A new developer with local ties stepped into the void. OSU reassigned the lease to A&A Construction of Spokane, Wash. - a group that includes Corvallis business leaders Jackson Cooper and Vern McDonald of Corvallis Hospitality. The Hotel Group, based in Edmonds, Wash., will manage the hotel; the group manages 25 hotels, many of them major franchises, along the West Coast.

"We are tremendously excited about this project because the Corvallis community stands to benefit in so many ways from having a Hilton Garden Inn on campus," Cooper said. "Living in Corvallis, it is easy to see the potential it has to help the university attract more conferences and visitors to campus - and that will give a big boost to the business community." OSU routinely hosts smaller conferences, symposia and other academic events, and once or twice a year may host a large event, such as the nationally televised "God at 2000" conference two years ago.

When its new conference complex is complete, the university should be able to attract more of the national conferences run annually by academic professional organizations. And that will provide a direct benefit for Oregon State students, said OSU President Paul Risser.

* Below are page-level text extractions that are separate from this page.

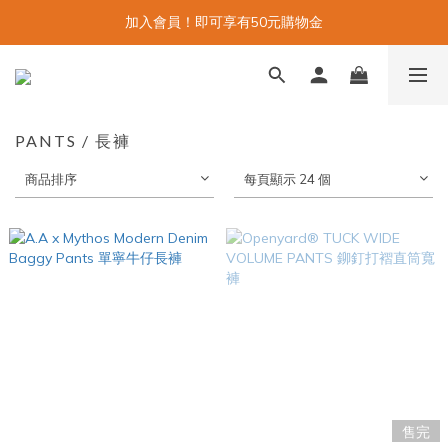
加入會員！即可享有50元購物金
PANTS / 長褲
商品排序
每頁顯示 24 個
售完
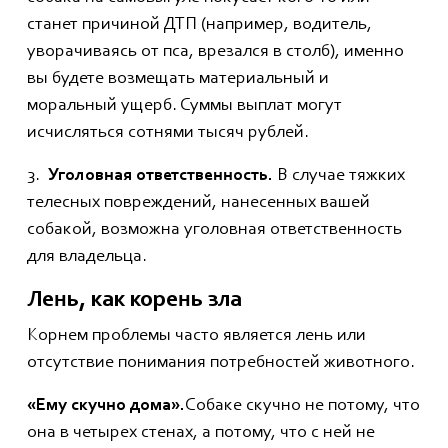
станет причиной ДТП (например, водитель,
уворачиваясь от пса, врезался в столб), именно
вы будете возмещать материальный и
моральный ущерб. Суммы выплат могут
исчисляться сотнями тысяч рублей.
3.
Уголовная ответственность.
В случае тяжких
телесных повреждений, нанесенных вашей
собакой, возможна уголовная ответственность
для владельца.
Лень, как корень зла
Корнем проблемы часто является лень или
отсутствие понимания потребностей животного.
«Ему скучно дома».
Собаке скучно не потому, что
она в четырех стенах, а потому, что с ней не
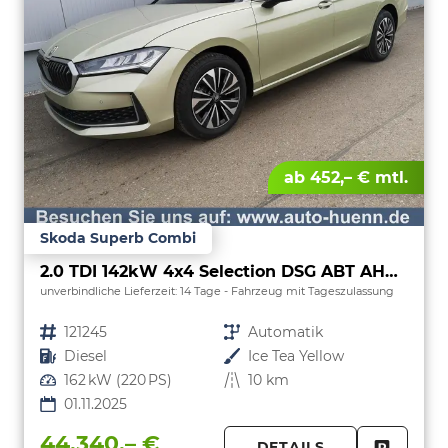
ab 452,– € mtl.
Skoda Superb Combi
2.0 TDI 142kW 4x4 Selection DSG ABT AHK 360 Head Up
unverbindliche Lieferzeit:
14 Tage
Fahrzeug mit Tageszulassung
Fahrzeugnr.
121245
Getriebe
Automatik
Kraftstoff
Diesel
Außenfarbe
Ice Tea Yellow
Leistung
162 kW (220 PS)
Kilometerstand
10 km
01.11.2025
44.340,– €
DETAILS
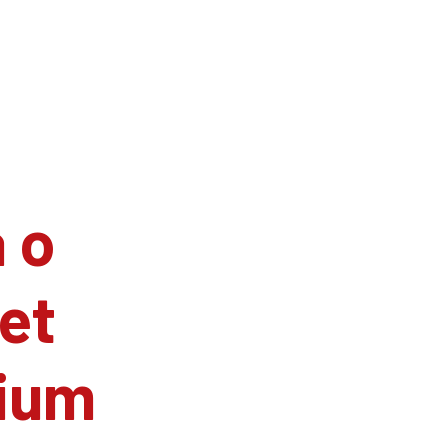
 o
et
ium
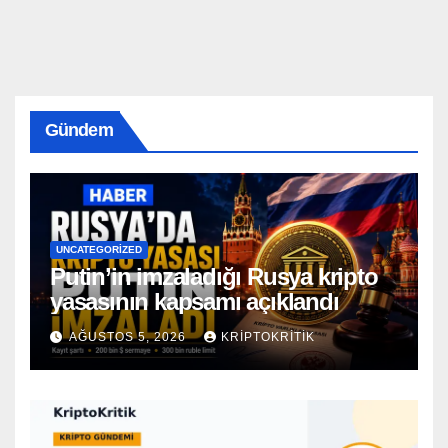
Gündem
UNCATEGORIZED
Putin’in imzaladığı Rusya kripto
yasasının kapsamı açıklandı
AĞUSTOS 5, 2026
KRIPTOKRITIK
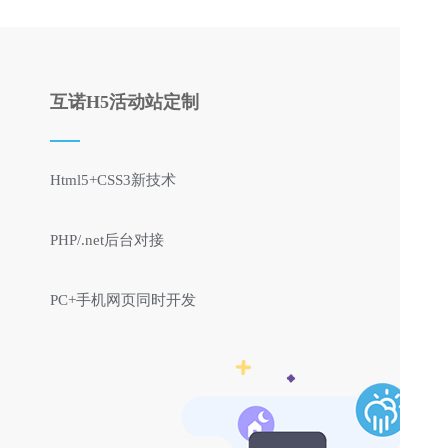
互诺H5活动站定制
Html5+CSS3新技术
PHP/.net后台对接
PC+手机网页同时开发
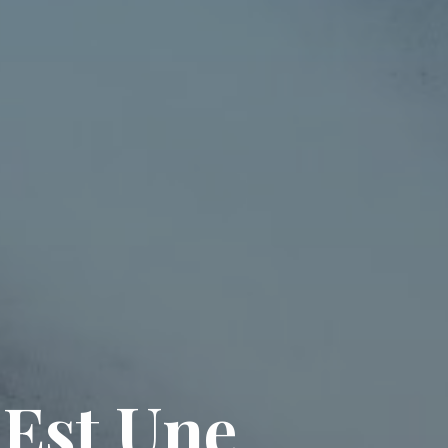
E
s
t
U
n
e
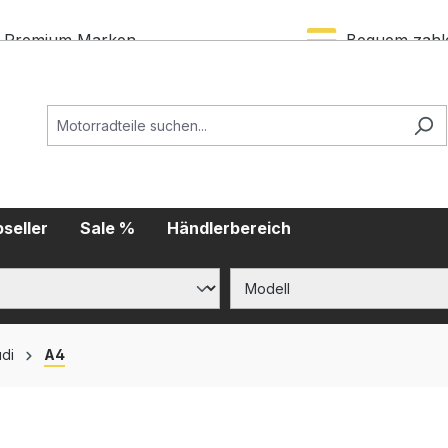
Premium Marken
Bequem zahl
seller
Sale %
Händlerbereich
di
A4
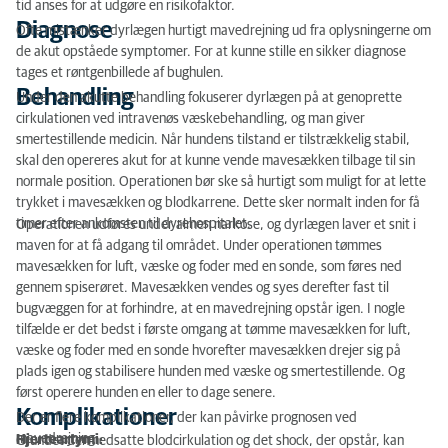
tid anses for at udgøre en risikofaktor.
Diagnose
Ofte mistænker dyrlægen hurtigt mavedrejning ud fra oplysningerne om
de akut opståede symptomer. For at kunne stille en sikker diagnose
tages et røntgenbillede af bughulen.
Behandling
Under den akutte behandling fokuserer dyrlægen på at genoprette
cirkulationen ved intravenøs væskebehandling, og man giver
smertestillende medicin. Når hundens tilstand er tilstrækkelig stabil,
skal den opereres akut for at kunne vende mavesækken tilbage til sin
normale position. Operationen bør ske så hurtigt som muligt for at lette
trykket i mavesækken og blodkarrene. Dette sker normalt inden for få
timer efter ankomsten til dyrehospitalet.
Operationen udføres under almen narkose, og dyrlægen laver et snit i
maven for at få adgang til området. Under operationen tømmes
mavesækken for luft, væske og foder med en sonde, som føres ned
gennem spiserøret. Mavesækken vendes og syes derefter fast til
bugvæggen for at forhindre, at en mavedrejning opstår igen. I nogle
tilfælde er det bedst i første omgang at tømme mavesækken for luft,
væske og foder med en sonde hvorefter mavesækken drejer sig på
plads igen og stabilisere hunden med væske og smertestillende. Og
først operere hunden en eller to dage senere.
Komplikationer
Der er flere komplikationer, der kan påvirke prognosen ved
mavedrejning.
Hjerteartymi:
Grundet den nedsatte blodcirkulation og det shock, der opstår, kan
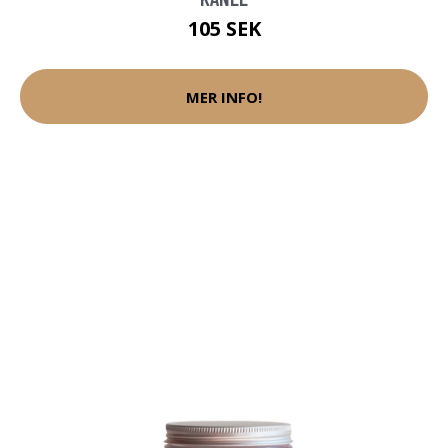
105 SEK
MER INFO!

"This will give our undergraduate and graduate students more opportunities to participate in major professional conferences, significantly enriching their academic experience," Risser said.

In addition to academic conferences, Hope-Johnstone said OSU and Corvallis will be able to attract what the industry calls SMERFs - social, military, ethnic, religious and fraternal organizations.

Construction of the Hilton Garden Inn should take about a year to complete.

OSU has a formal groundbreaking ceremony scheduled for Tuesday, Aug. 27, at 10:15 a.m. on the site, but the decision was made to go ahead with construction as soon as the equipment became available, Thorsness said.

"We wanted to take advantage of the good weather and get going," he pointed out. "Besides, we've waited long enough."